* DIRECTIONS FOR THIS TASK: Every line from the one with "(603683) | MATTHEW NOEL PALMER (10540) |" through the end of the material should be written out character for character. Lines before it are excluded.

* MATERIAL SUPPLIED:
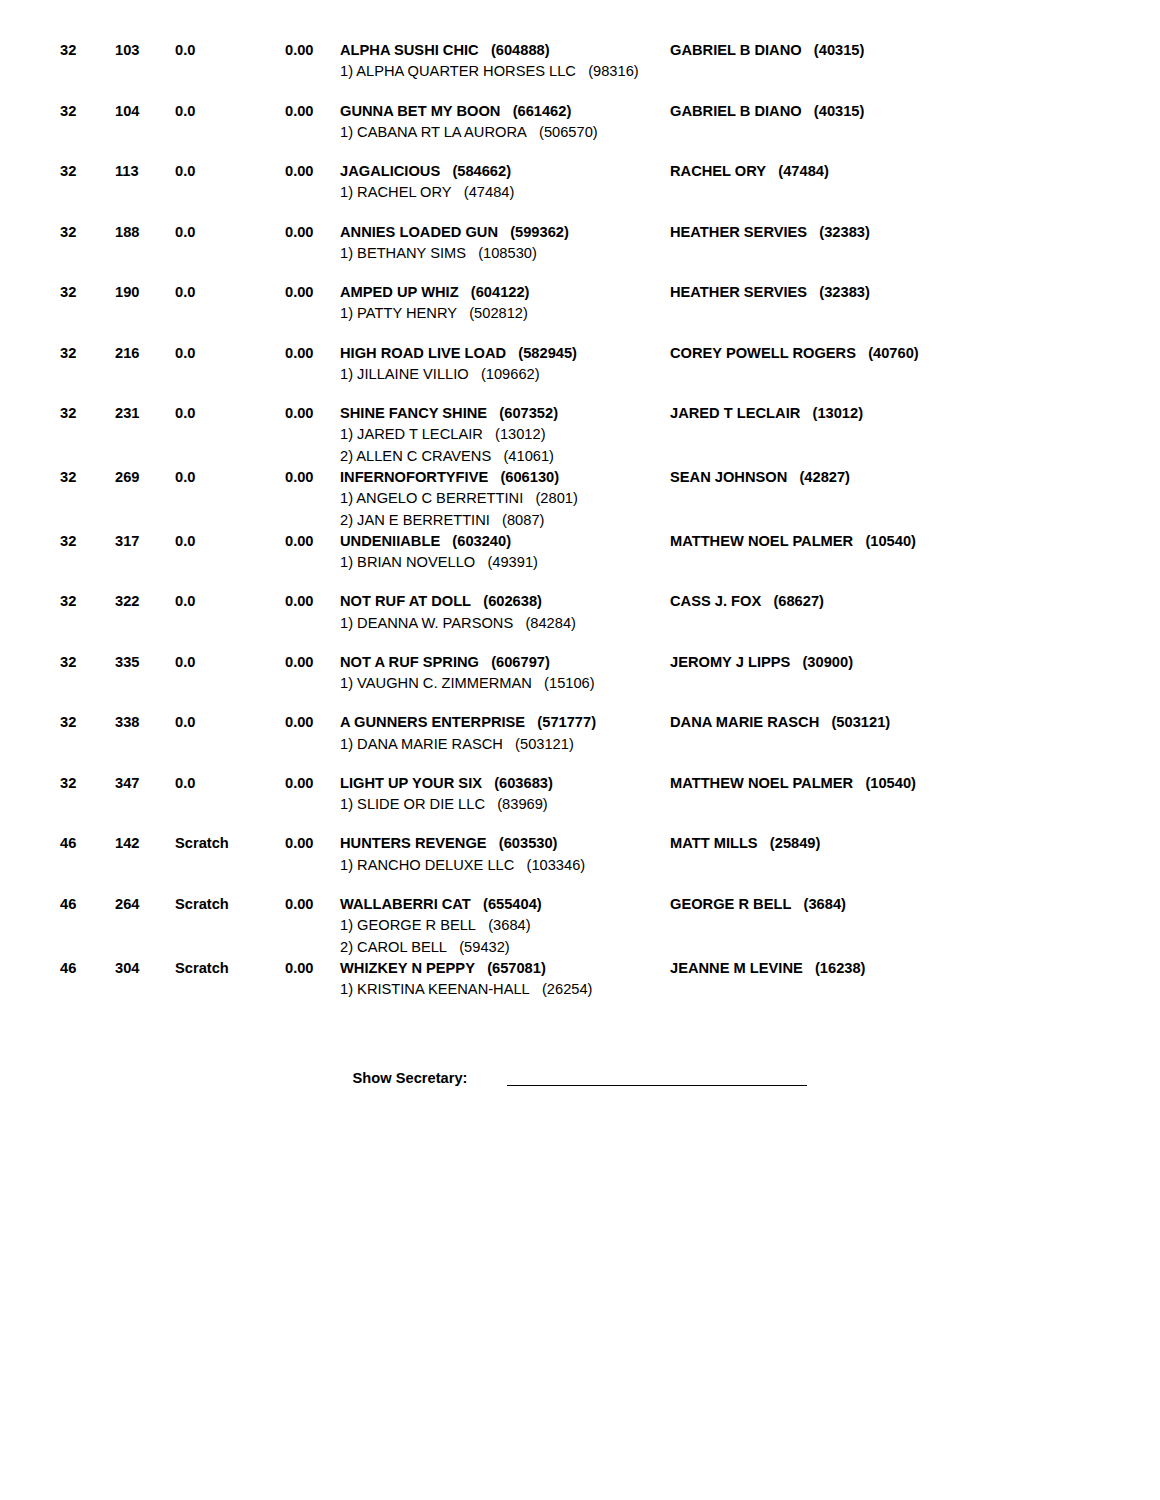| 32 | 103 | 0.0 | 0.00 | ALPHA SUSHI CHIC (604888) | GABRIEL B DIANO (40315) |
| | 1) ALPHA QUARTER HORSES LLC (98316) |
| 32 | 104 | 0.0 | 0.00 | GUNNA BET MY BOON (661462) | GABRIEL B DIANO (40315) |
| | 1) CABANA RT LA AURORA (506570) |
| 32 | 113 | 0.0 | 0.00 | JAGALICIOUS (584662) | RACHEL ORY (47484) |
| | 1) RACHEL ORY (47484) |
| 32 | 188 | 0.0 | 0.00 | ANNIES LOADED GUN (599362) | HEATHER SERVIES (32383) |
| | 1) BETHANY SIMS (108530) |
| 32 | 190 | 0.0 | 0.00 | AMPED UP WHIZ (604122) | HEATHER SERVIES (32383) |
| | 1) PATTY HENRY (502812) |
| 32 | 216 | 0.0 | 0.00 | HIGH ROAD LIVE LOAD (582945) | COREY POWELL ROGERS (40760) |
| | 1) JILLAINE VILLIO (109662) |
| 32 | 231 | 0.0 | 0.00 | SHINE FANCY SHINE (607352) | JARED T LECLAIR (13012) |
| | 1) JARED T LECLAIR (13012) |
| | 2) ALLEN C CRAVENS (41061) |
| 32 | 269 | 0.0 | 0.00 | INFERNOFORTYFIVE (606130) | SEAN JOHNSON (42827) |
| | 1) ANGELO C BERRETTINI (2801) |
| | 2) JAN E BERRETTINI (8087) |
| 32 | 317 | 0.0 | 0.00 | UNDENIIABLE (603240) | MATTHEW NOEL PALMER (10540) |
| | 1) BRIAN NOVELLO (49391) |
| 32 | 322 | 0.0 | 0.00 | NOT RUF AT DOLL (602638) | CASS J. FOX (68627) |
| | 1) DEANNA W. PARSONS (84284) |
| 32 | 335 | 0.0 | 0.00 | NOT A RUF SPRING (606797) | JEROMY J LIPPS (30900) |
| | 1) VAUGHN C. ZIMMERMAN (15106) |
| 32 | 338 | 0.0 | 0.00 | A GUNNERS ENTERPRISE (571777) | DANA MARIE RASCH (503121) |
| | 1) DANA MARIE RASCH (503121) |
| 32 | 347 | 0.0 | 0.00 | LIGHT UP YOUR SIX (603683) | MATTHEW NOEL PALMER (10540) |
| | 1) SLIDE OR DIE LLC (83969) |
| 46 | 142 | Scratch | 0.00 | HUNTERS REVENGE (603530) | MATT MILLS (25849) |
| | 1) RANCHO DELUXE LLC (103346) |
| 46 | 264 | Scratch | 0.00 | WALLABERRI CAT (655404) | GEORGE R BELL (3684) |
| | 1) GEORGE R BELL (3684) |
| | 2) CAROL BELL (59432) |
| 46 | 304 | Scratch | 0.00 | WHIZKEY N PEPPY (657081) | JEANNE M LEVINE (16238) |
| | 1) KRISTINA KEENAN-HALL (26254) |
Show Secretary:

* SOLUTION FOR THIS EXERCISE:
| 32 | 347 | 0.0 | 0.00 | LIGHT UP YOUR SIX (603683) | MATTHEW NOEL PALMER (10540) |
| | 1) SLIDE OR DIE LLC (83969) |
| 46 | 142 | Scratch | 0.00 | HUNTERS REVENGE (603530) | MATT MILLS (25849) |
| | 1) RANCHO DELUXE LLC (103346) |
| 46 | 264 | Scratch | 0.00 | WALLABERRI CAT (655404) | GEORGE R BELL (3684) |
| | 1) GEORGE R BELL (3684) |
| | 2) CAROL BELL (59432) |
| 46 | 304 | Scratch | 0.00 | WHIZKEY N PEPPY (657081) | JEANNE M LEVINE (16238) |
| | 1) KRISTINA KEENAN-HALL (26254) |
Show Secretary:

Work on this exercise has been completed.